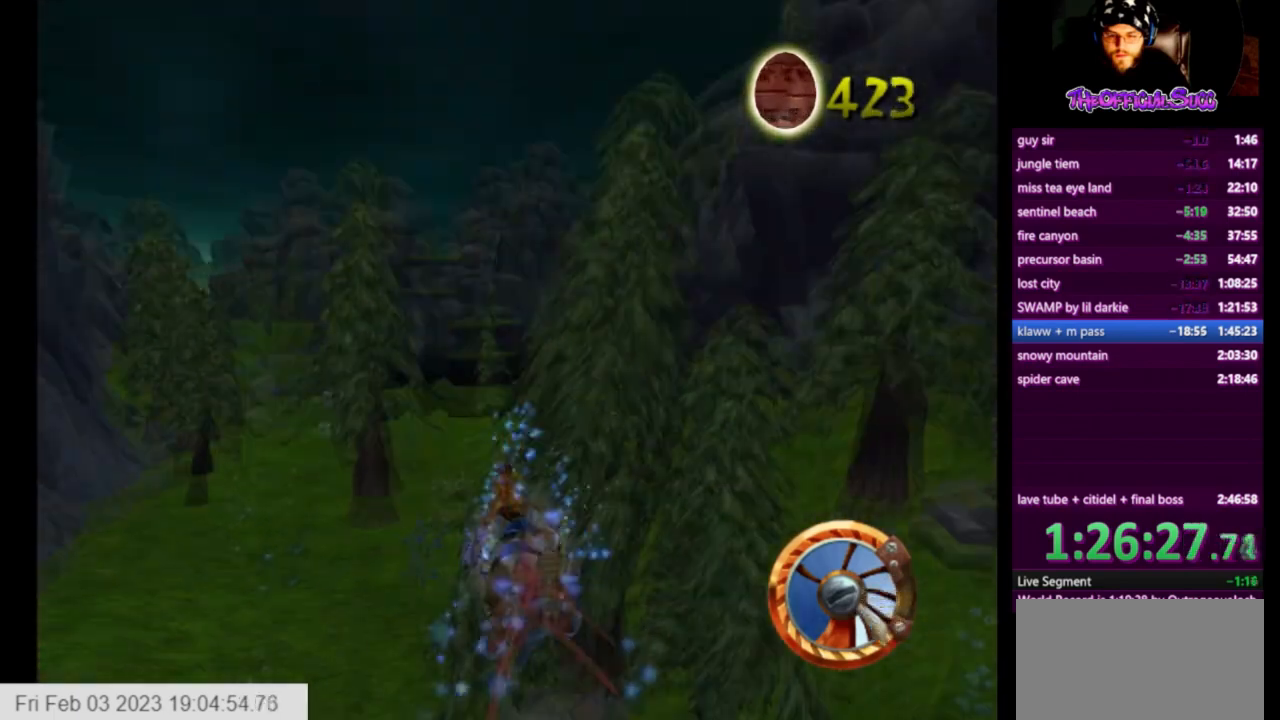
{"buttons": ["CROSS"], "left_stick": "left", "right_stick": "center", "events": [[125, "left_stick", "right"], [334, "left_stick", "left"]]}
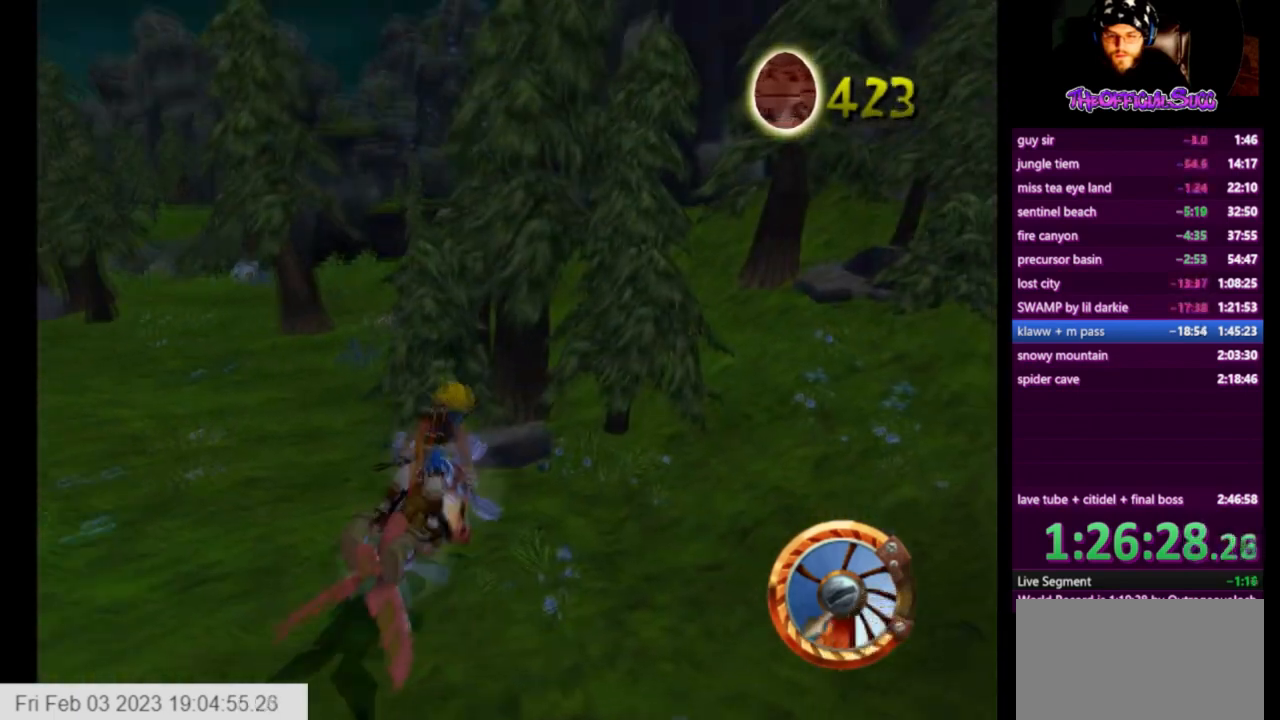
{"buttons": ["CROSS"], "left_stick": "left", "right_stick": "center", "events": []}
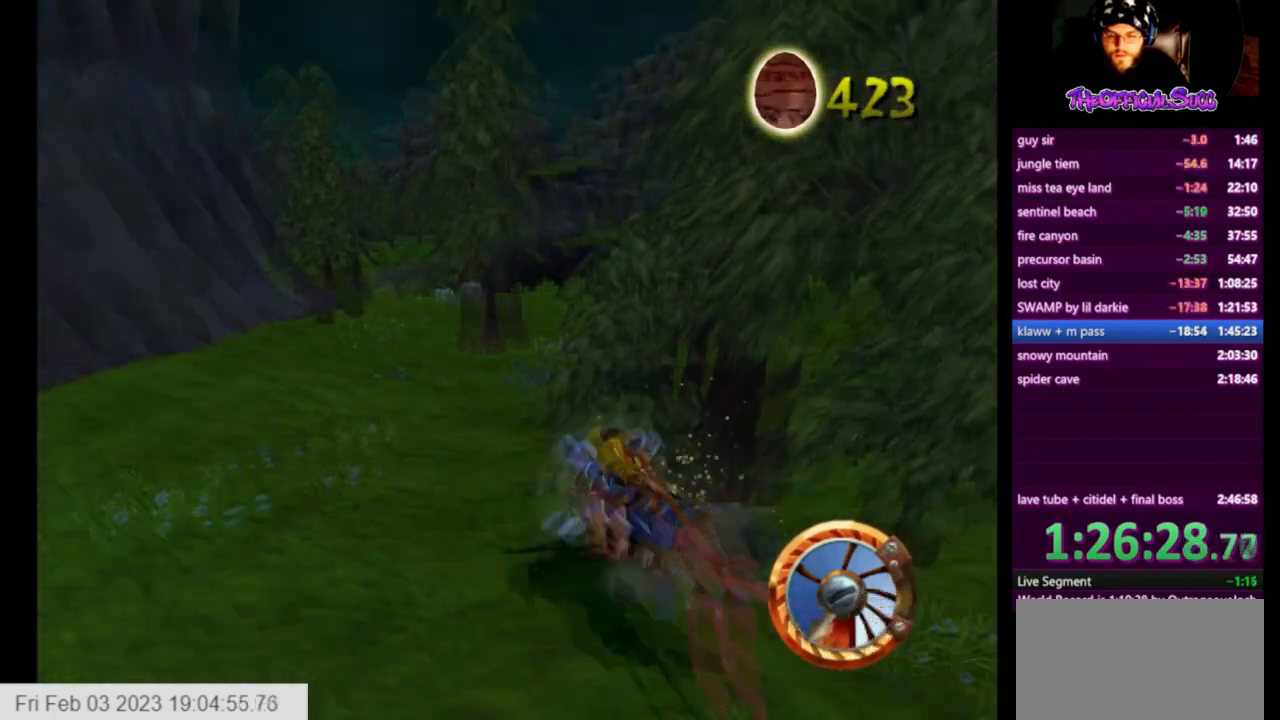
{"buttons": ["CROSS"], "left_stick": "right", "right_stick": "center", "events": [[167, "left_stick", "right"]]}
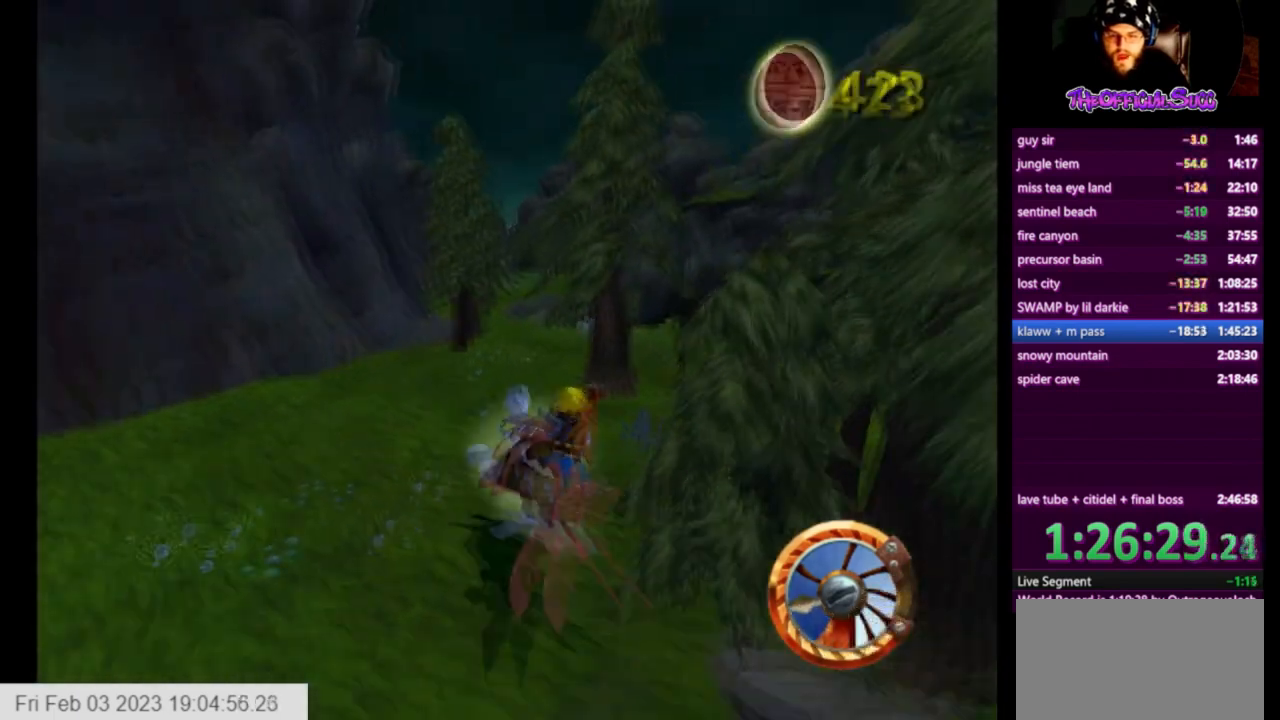
{"buttons": ["CROSS"], "left_stick": "right", "right_stick": "center", "events": []}
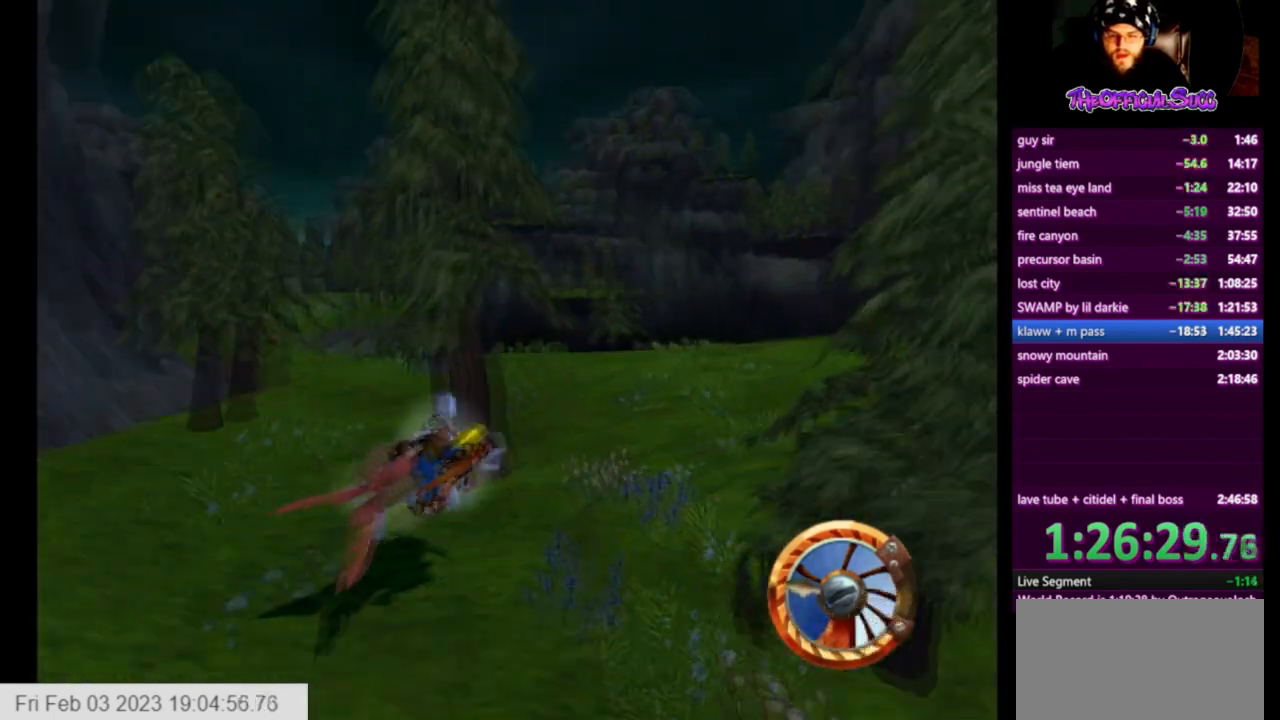
{"buttons": ["CROSS"], "left_stick": "left", "right_stick": "center", "events": [[125, "left_stick", "left"]]}
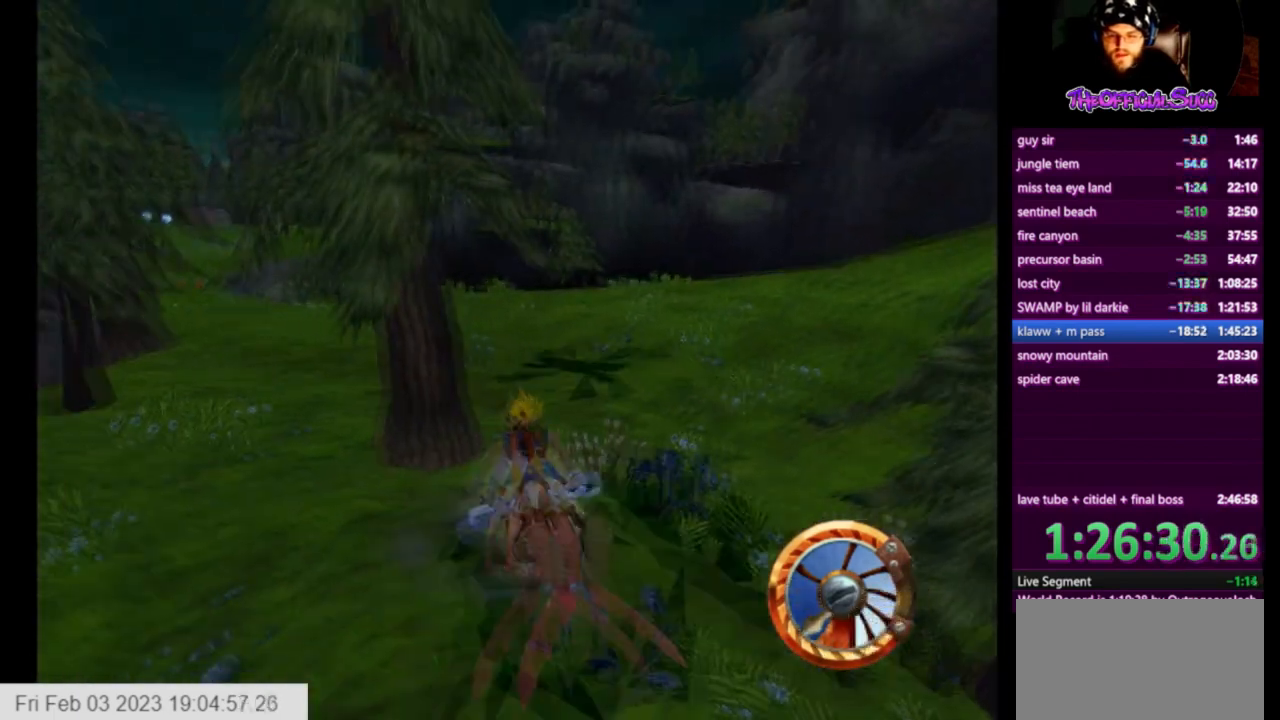
{"buttons": ["CROSS"], "left_stick": "left", "right_stick": "center", "events": [[250, "left_stick", "right"], [500, "left_stick", "left"]]}
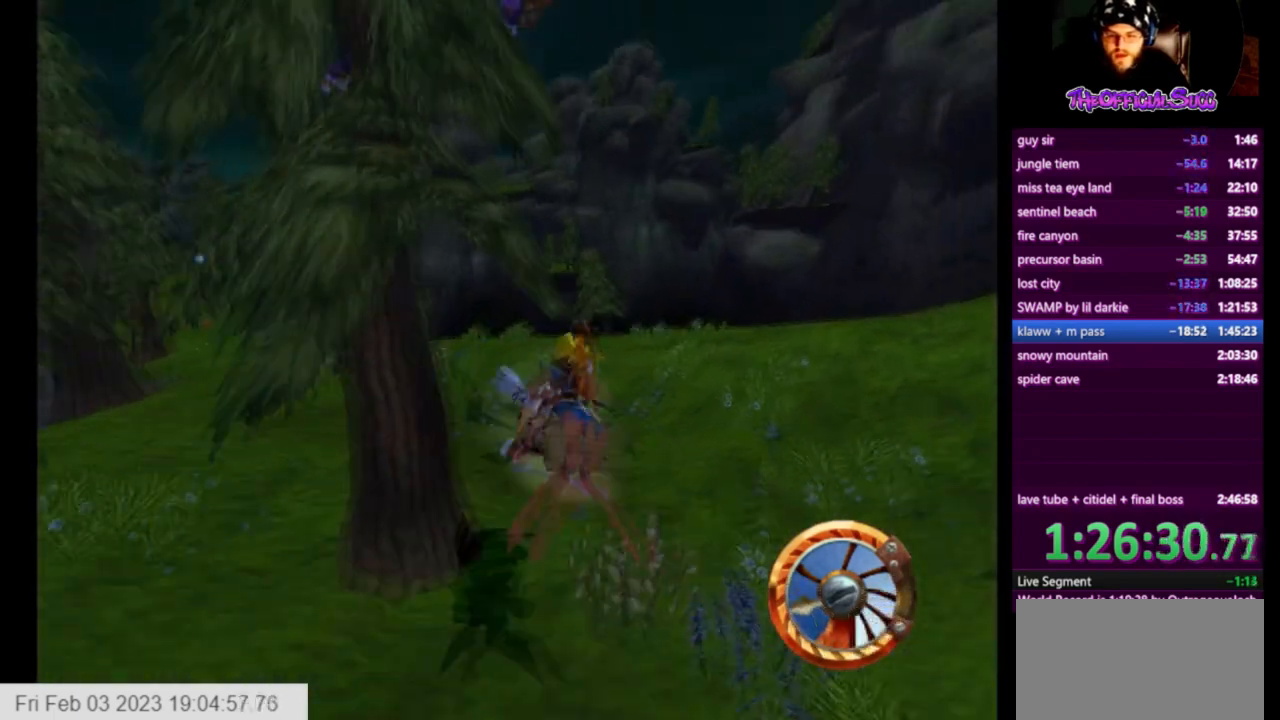
{"buttons": ["CROSS"], "left_stick": "center", "right_stick": "center", "events": [[501, "left_stick", "center"]]}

* [ASSIGNMENT]: Give every entry back unchanged, with no pictures.

* [COMPLETED TASK]:
{"buttons": ["CROSS"], "left_stick": "left", "right_stick": "center", "events": [[125, "left_stick", "right"], [334, "left_stick", "left"]]}
{"buttons": ["CROSS"], "left_stick": "left", "right_stick": "center", "events": []}
{"buttons": ["CROSS"], "left_stick": "right", "right_stick": "center", "events": [[167, "left_stick", "right"]]}
{"buttons": ["CROSS"], "left_stick": "right", "right_stick": "center", "events": []}
{"buttons": ["CROSS"], "left_stick": "left", "right_stick": "center", "events": [[125, "left_stick", "left"]]}
{"buttons": ["CROSS"], "left_stick": "left", "right_stick": "center", "events": [[250, "left_stick", "right"], [500, "left_stick", "left"]]}
{"buttons": ["CROSS"], "left_stick": "center", "right_stick": "center", "events": [[501, "left_stick", "center"]]}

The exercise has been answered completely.